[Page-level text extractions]
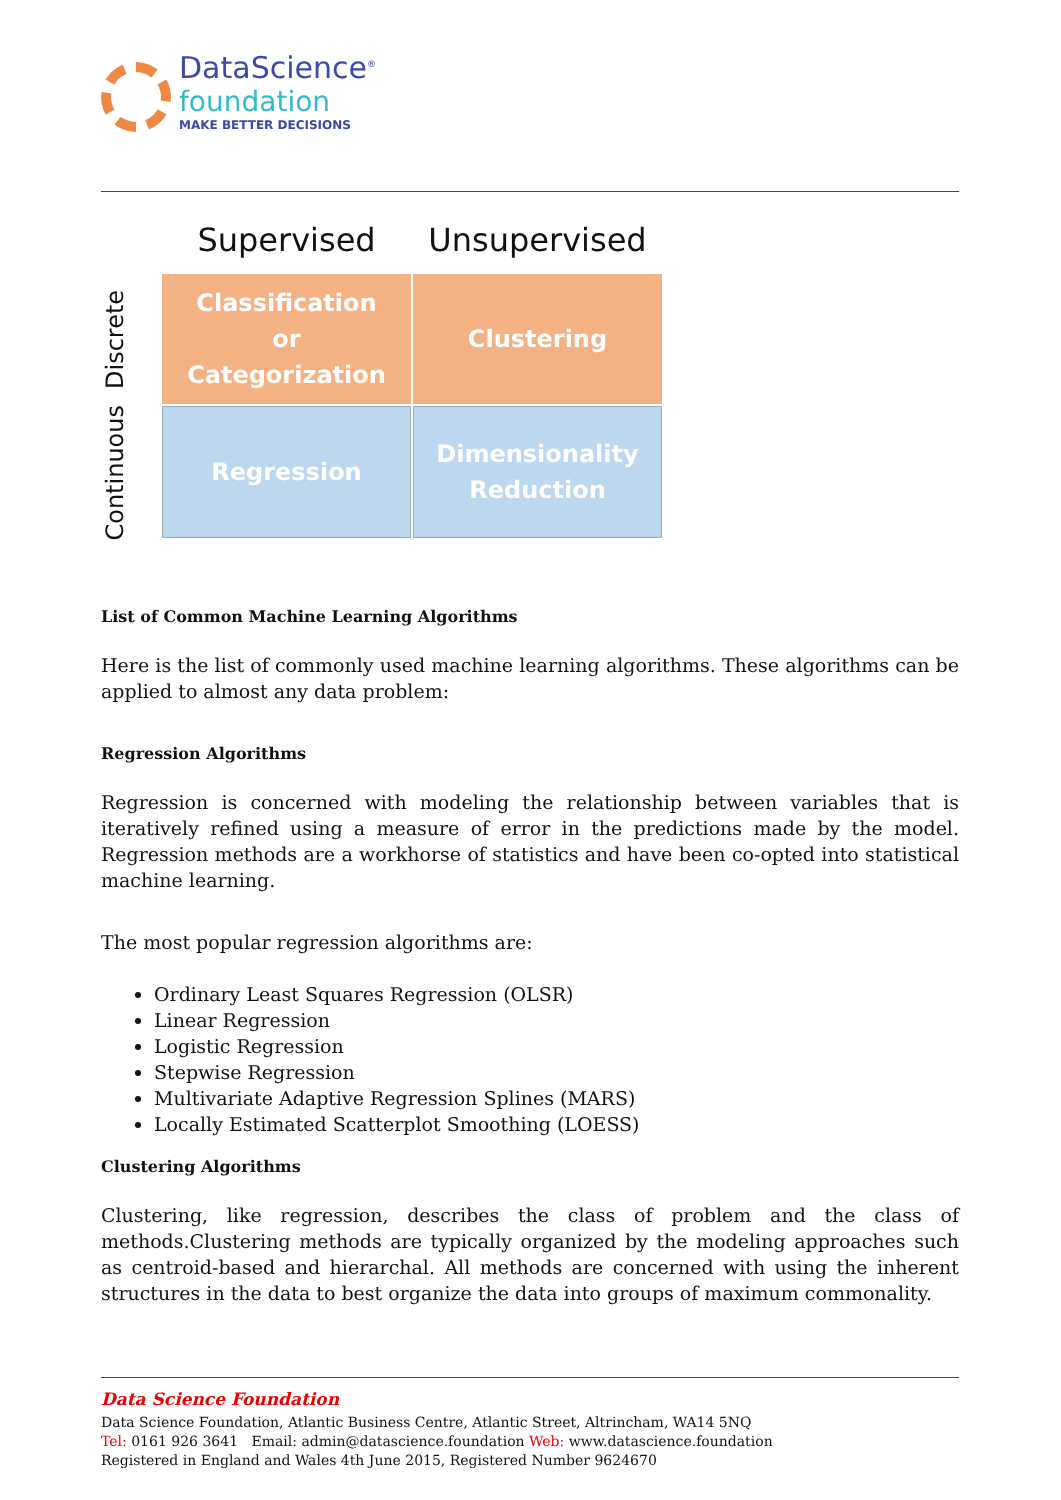DataScience<sup>®</sup>
foundation
MAKE BETTER DECISIONS
Supervised
Unsupervised
Discrete
Classification
or
Categorization
Clustering
Continuous
Regression
Dimensionality
Reduction
List of Common Machine Learning Algorithms
Here is the list of commonly used machine learning algorithms. These algorithms can be applied to almost any data problem:
Regression Algorithms
Regression is concerned with modeling the relationship between variables that is iteratively refined using a measure of error in the predictions made by the model. Regression methods are a workhorse of statistics and have been co-opted into statistical machine learning.
The most popular regression algorithms are:
Ordinary Least Squares Regression (OLSR)
Linear Regression
Logistic Regression
Stepwise Regression
Multivariate Adaptive Regression Splines (MARS)
Locally Estimated Scatterplot Smoothing (LOESS)
Clustering Algorithms
Clustering, like regression, describes the class of problem and the class of methods.Clustering methods are typically organized by the modeling approaches such as centroid-based and hierarchal. All methods are concerned with using the inherent structures in the data to best organize the data into groups of maximum commonality.
Data Science Foundation
Data Science Foundation, Atlantic Business Centre, Atlantic Street, Altrincham, WA14 5NQ
Tel: 0161 926 3641 Email: admin@datascience.foundation Web: www.datascience.foundation
Registered in England and Wales 4th June 2015, Registered Number 9624670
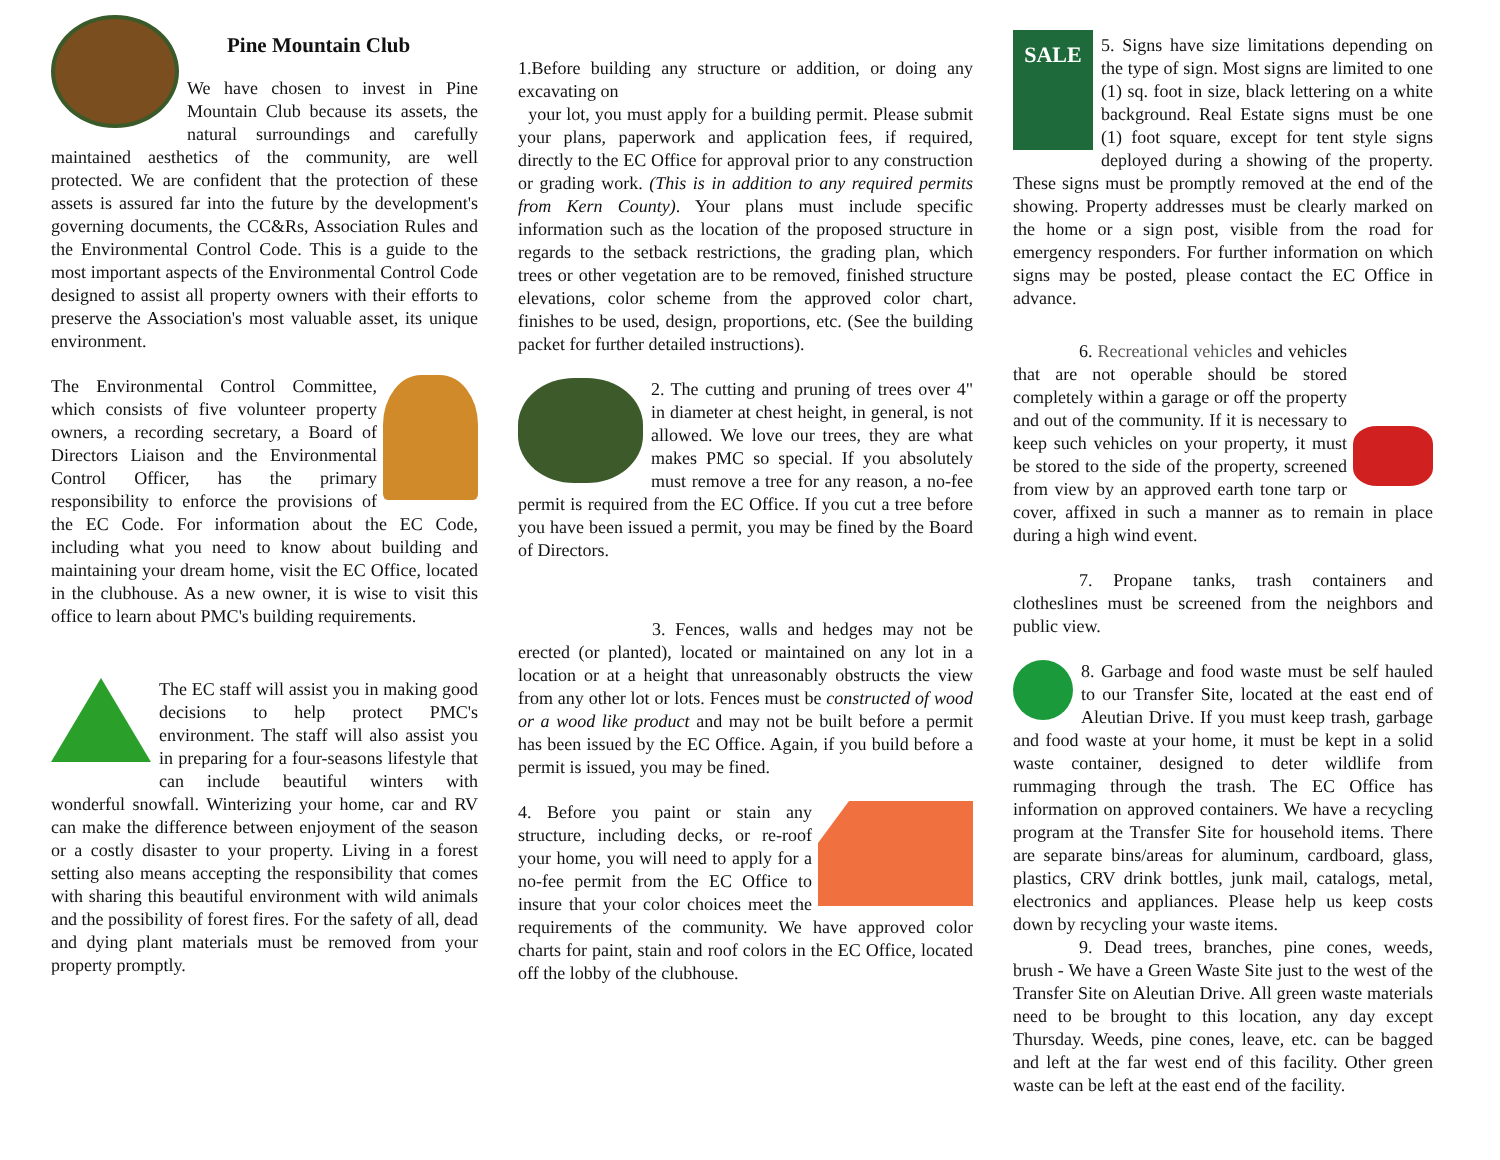Pine Mountain Club
We have chosen to invest in Pine Mountain Club because its assets, the natural surroundings and carefully maintained aesthetics of the community, are well protected. We are confident that the protection of these assets is assured far into the future by the development's governing documents, the CC&Rs, Association Rules and the Environmental Control Code. This is a guide to the most important aspects of the Environmental Control Code designed to assist all property owners with their efforts to preserve the Association's most valuable asset, its unique environment.
The Environmental Control Committee, which consists of five volunteer property owners, a recording secretary, a Board of Directors Liaison and the Environmental Control Officer, has the primary responsibility to enforce the provisions of the EC Code. For information about the EC Code, including what you need to know about building and maintaining your dream home, visit the EC Office, located in the clubhouse. As a new owner, it is wise to visit this office to learn about PMC's building requirements.
The EC staff will assist you in making good decisions to help protect PMC's environment. The staff will also assist you in preparing for a four-seasons lifestyle that can include beautiful winters with wonderful snowfall. Winterizing your home, car and RV can make the difference between enjoyment of the season or a costly disaster to your property. Living in a forest setting also means accepting the responsibility that comes with sharing this beautiful environment with wild animals and the possibility of forest fires. For the safety of all, dead and dying plant materials must be removed from your property promptly.
1.Before building any structure or addition, or doing any excavating on
your lot, you must apply for a building permit. Please submit your plans, paperwork and application fees, if required, directly to the EC Office for approval prior to any construction or grading work. (This is in addition to any required permits from Kern County). Your plans must include specific information such as the location of the proposed structure in regards to the setback restrictions, the grading plan, which trees or other vegetation are to be removed, finished structure elevations, color scheme from the approved color chart, finishes to be used, design, proportions, etc. (See the building packet for further detailed instructions).
2. The cutting and pruning of trees over 4" in diameter at chest height, in general, is not allowed. We love our trees, they are what makes PMC so special. If you absolutely must remove a tree for any reason, a no-fee permit is required from the EC Office. If you cut a tree before you have been issued a permit, you may be fined by the Board of Directors.
3. Fences, walls and hedges may not be erected (or planted), located or maintained on any lot in a location or at a height that unreasonably obstructs the view from any other lot or lots. Fences must be constructed of wood or a wood like product and may not be built before a permit has been issued by the EC Office. Again, if you build before a permit is issued, you may be fined.
4. Before you paint or stain any structure, including decks, or re-roof your home, you will need to apply for a no-fee permit from the EC Office to insure that your color choices meet the requirements of the community. We have approved color charts for paint, stain and roof colors in the EC Office, located off the lobby of the clubhouse.
SALE
5. Signs have size limitations depending on the type of sign. Most signs are limited to one (1) sq. foot in size, black lettering on a white background. Real Estate signs must be one (1) foot square, except for tent style signs deployed during a showing of the property. These signs must be promptly removed at the end of the showing. Property addresses must be clearly marked on the home or a sign post, visible from the road for emergency responders. For further information on which signs may be posted, please contact the EC Office in advance.
6. Recreational vehicles and vehicles that are not operable should be stored completely within a garage or off the property and out of the community. If it is necessary to keep such vehicles on your property, it must be stored to the side of the property, screened from view by an approved earth tone tarp or cover, affixed in such a manner as to remain in place during a high wind event.
7. Propane tanks, trash containers and clotheslines must be screened from the neighbors and public view.
8. Garbage and food waste must be self hauled to our Transfer Site, located at the east end of Aleutian Drive. If you must keep trash, garbage and food waste at your home, it must be kept in a solid waste container, designed to deter wildlife from rummaging through the trash. The EC Office has information on approved containers. We have a recycling program at the Transfer Site for household items. There are separate bins/areas for aluminum, cardboard, glass, plastics, CRV drink bottles, junk mail, catalogs, metal, electronics and appliances. Please help us keep costs down by recycling your waste items.
9. Dead trees, branches, pine cones, weeds, brush - We have a Green Waste Site just to the west of the Transfer Site on Aleutian Drive. All green waste materials need to be brought to this location, any day except Thursday. Weeds, pine cones, leave, etc. can be bagged and left at the far west end of this facility. Other green waste can be left at the east end of the facility.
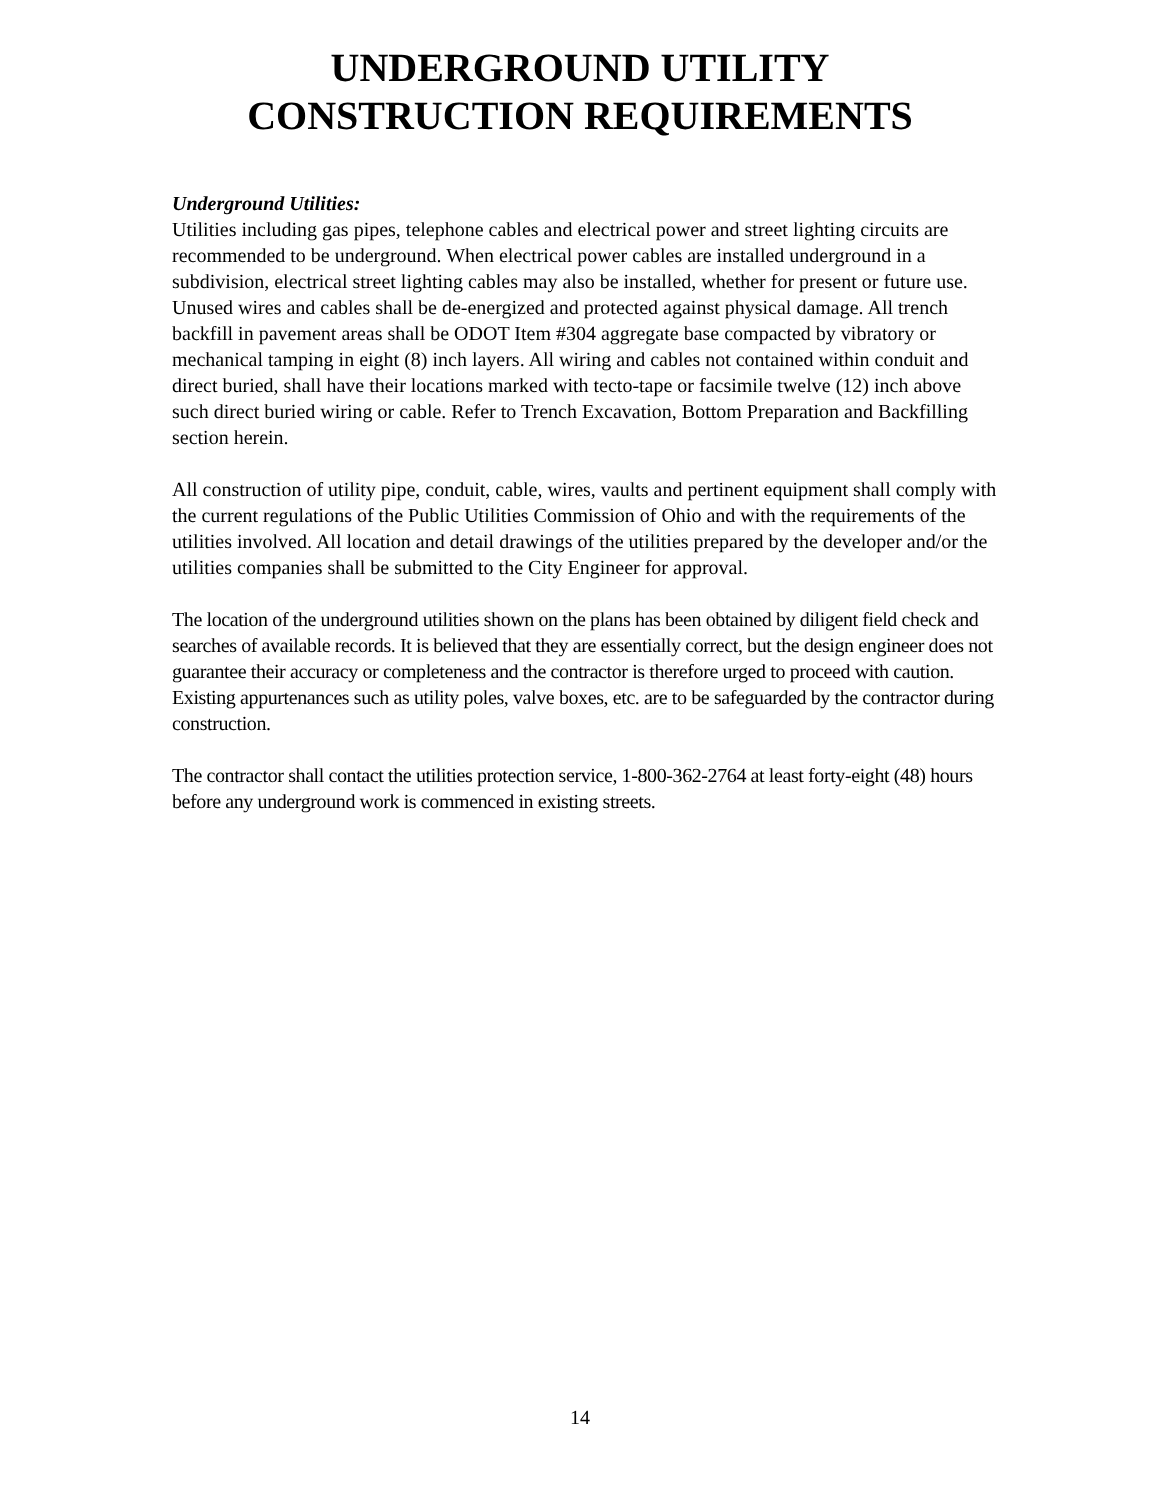UNDERGROUND UTILITY
CONSTRUCTION REQUIREMENTS
Underground Utilities:
Utilities including gas pipes, telephone cables and electrical power and street lighting circuits are recommended to be underground. When electrical power cables are installed underground in a subdivision, electrical street lighting cables may also be installed, whether for present or future use. Unused wires and cables shall be de-energized and protected against physical damage. All trench backfill in pavement areas shall be ODOT Item #304 aggregate base compacted by vibratory or mechanical tamping in eight (8) inch layers. All wiring and cables not contained within conduit and direct buried, shall have their locations marked with tecto-tape or facsimile twelve (12) inch above such direct buried wiring or cable. Refer to Trench Excavation, Bottom Preparation and Backfilling section herein.
All construction of utility pipe, conduit, cable, wires, vaults and pertinent equipment shall comply with the current regulations of the Public Utilities Commission of Ohio and with the requirements of the utilities involved. All location and detail drawings of the utilities prepared by the developer and/or the utilities companies shall be submitted to the City Engineer for approval.
The location of the underground utilities shown on the plans has been obtained by diligent field check and searches of available records. It is believed that they are essentially correct, but the design engineer does not guarantee their accuracy or completeness and the contractor is therefore urged to proceed with caution. Existing appurtenances such as utility poles, valve boxes, etc. are to be safeguarded by the contractor during construction.
The contractor shall contact the utilities protection service, 1-800-362-2764 at least forty-eight (48) hours before any underground work is commenced in existing streets.
14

Exercise details: Your copy should match every entry above exactly and contain no pictures.

Task output:
DataScience<sup>®</sup>
foundation
MAKE BETTER DECISIONS
Supervised
Unsupervised
Discrete
Classification
or
Categorization
Clustering
Continuous
Regression
Dimensionality
Reduction
List of Common Machine Learning Algorithms
Here is the list of commonly used machine learning algorithms. These algorithms can be applied to almost any data problem:
Regression Algorithms
Regression is concerned with modeling the relationship between variables that is iteratively refined using a measure of error in the predictions made by the model. Regression methods are a workhorse of statistics and have been co-opted into statistical machine learning.
The most popular regression algorithms are:
Ordinary Least Squares Regression (OLSR)
Linear Regression
Logistic Regression
Stepwise Regression
Multivariate Adaptive Regression Splines (MARS)
Locally Estimated Scatterplot Smoothing (LOESS)
Clustering Algorithms
Clustering, like regression, describes the class of problem and the class of methods.Clustering methods are typically organized by the modeling approaches such as centroid-based and hierarchal. All methods are concerned with using the inherent structures in the data to best organize the data into groups of maximum commonality.
Data Science Foundation
Data Science Foundation, Atlantic Business Centre, Atlantic Street, Altrincham, WA14 5NQ
Tel: 0161 926 3641 Email: admin@datascience.foundation Web: www.datascience.foundation
Registered in England and Wales 4th June 2015, Registered Number 9624670
Pine Mountain Club
We have chosen to invest in Pine Mountain Club because its assets, the natural surroundings and carefully maintained aesthetics of the community, are well protected. We are confident that the protection of these assets is assured far into the future by the development's governing documents, the CC&Rs, Association Rules and the Environmental Control Code. This is a guide to the most important aspects of the Environmental Control Code designed to assist all property owners with their efforts to preserve the Association's most valuable asset, its unique environment.
The Environmental Control Committee, which consists of five volunteer property owners, a recording secretary, a Board of Directors Liaison and the Environmental Control Officer, has the primary responsibility to enforce the provisions of the EC Code. For information about the EC Code, including what you need to know about building and maintaining your dream home, visit the EC Office, located in the clubhouse. As a new owner, it is wise to visit this office to learn about PMC's building requirements.
The EC staff will assist you in making good decisions to help protect PMC's environment. The staff will also assist you in preparing for a four-seasons lifestyle that can include beautiful winters with wonderful snowfall. Winterizing your home, car and RV can make the difference between enjoyment of the season or a costly disaster to your property. Living in a forest setting also means accepting the responsibility that comes with sharing this beautiful environment with wild animals and the possibility of forest fires. For the safety of all, dead and dying plant materials must be removed from your property promptly.
1.Before building any structure or addition, or doing any excavating on
your lot, you must apply for a building permit. Please submit your plans, paperwork and application fees, if required, directly to the EC Office for approval prior to any construction or grading work. (This is in addition to any required permits from Kern County). Your plans must include specific information such as the location of the proposed structure in regards to the setback restrictions, the grading plan, which trees or other vegetation are to be removed, finished structure elevations, color scheme from the approved color chart, finishes to be used, design, proportions, etc. (See the building packet for further detailed instructions).
2. The cutting and pruning of trees over 4" in diameter at chest height, in general, is not allowed. We love our trees, they are what makes PMC so special. If you absolutely must remove a tree for any reason, a no-fee permit is required from the EC Office. If you cut a tree before you have been issued a permit, you may be fined by the Board of Directors.
3. Fences, walls and hedges may not be erected (or planted), located or maintained on any lot in a location or at a height that unreasonably obstructs the view from any other lot or lots. Fences must be constructed of wood or a wood like product and may not be built before a permit has been issued by the EC Office. Again, if you build before a permit is issued, you may be fined.
4. Before you paint or stain any structure, including decks, or re-roof your home, you will need to apply for a no-fee permit from the EC Office to insure that your color choices meet the requirements of the community. We have approved color charts for paint, stain and roof colors in the EC Office, located off the lobby of the clubhouse.
SALE
5. Signs have size limitations depending on the type of sign. Most signs are limited to one (1) sq. foot in size, black lettering on a white background. Real Estate signs must be one (1) foot square, except for tent style signs deployed during a showing of the property. These signs must be promptly removed at the end of the showing. Property addresses must be clearly marked on the home or a sign post, visible from the road for emergency responders. For further information on which signs may be posted, please contact the EC Office in advance.
6. Recreational vehicles and vehicles that are not operable should be stored completely within a garage or off the property and out of the community. If it is necessary to keep such vehicles on your property, it must be stored to the side of the property, screened from view by an approved earth tone tarp or cover, affixed in such a manner as to remain in place during a high wind event.
7. Propane tanks, trash containers and clotheslines must be screened from the neighbors and public view.
8. Garbage and food waste must be self hauled to our Transfer Site, located at the east end of Aleutian Drive. If you must keep trash, garbage and food waste at your home, it must be kept in a solid waste container, designed to deter wildlife from rummaging through the trash. The EC Office has information on approved containers. We have a recycling program at the Transfer Site for household items. There are separate bins/areas for aluminum, cardboard, glass, plastics, CRV drink bottles, junk mail, catalogs, metal, electronics and appliances. Please help us keep costs down by recycling your waste items.
9. Dead trees, branches, pine cones, weeds, brush - We have a Green Waste Site just to the west of the Transfer Site on Aleutian Drive. All green waste materials need to be brought to this location, any day except Thursday. Weeds, pine cones, leave, etc. can be bagged and left at the far west end of this facility. Other green waste can be left at the east end of the facility.
UNDERGROUND UTILITY
CONSTRUCTION REQUIREMENTS
Underground Utilities:
Utilities including gas pipes, telephone cables and electrical power and street lighting circuits are recommended to be underground. When electrical power cables are installed underground in a subdivision, electrical street lighting cables may also be installed, whether for present or future use. Unused wires and cables shall be de-energized and protected against physical damage. All trench backfill in pavement areas shall be ODOT Item #304 aggregate base compacted by vibratory or mechanical tamping in eight (8) inch layers. All wiring and cables not contained within conduit and direct buried, shall have their locations marked with tecto-tape or facsimile twelve (12) inch above such direct buried wiring or cable. Refer to Trench Excavation, Bottom Preparation and Backfilling section herein.
All construction of utility pipe, conduit, cable, wires, vaults and pertinent equipment shall comply with the current regulations of the Public Utilities Commission of Ohio and with the requirements of the utilities involved. All location and detail drawings of the utilities prepared by the developer and/or the utilities companies shall be submitted to the City Engineer for approval.
The location of the underground utilities shown on the plans has been obtained by diligent field check and searches of available records. It is believed that they are essentially correct, but the design engineer does not guarantee their accuracy or completeness and the contractor is therefore urged to proceed with caution. Existing appurtenances such as utility poles, valve boxes, etc. are to be safeguarded by the contractor during construction.
The contractor shall contact the utilities protection service, 1-800-362-2764 at least forty-eight (48) hours before any underground work is commenced in existing streets.
14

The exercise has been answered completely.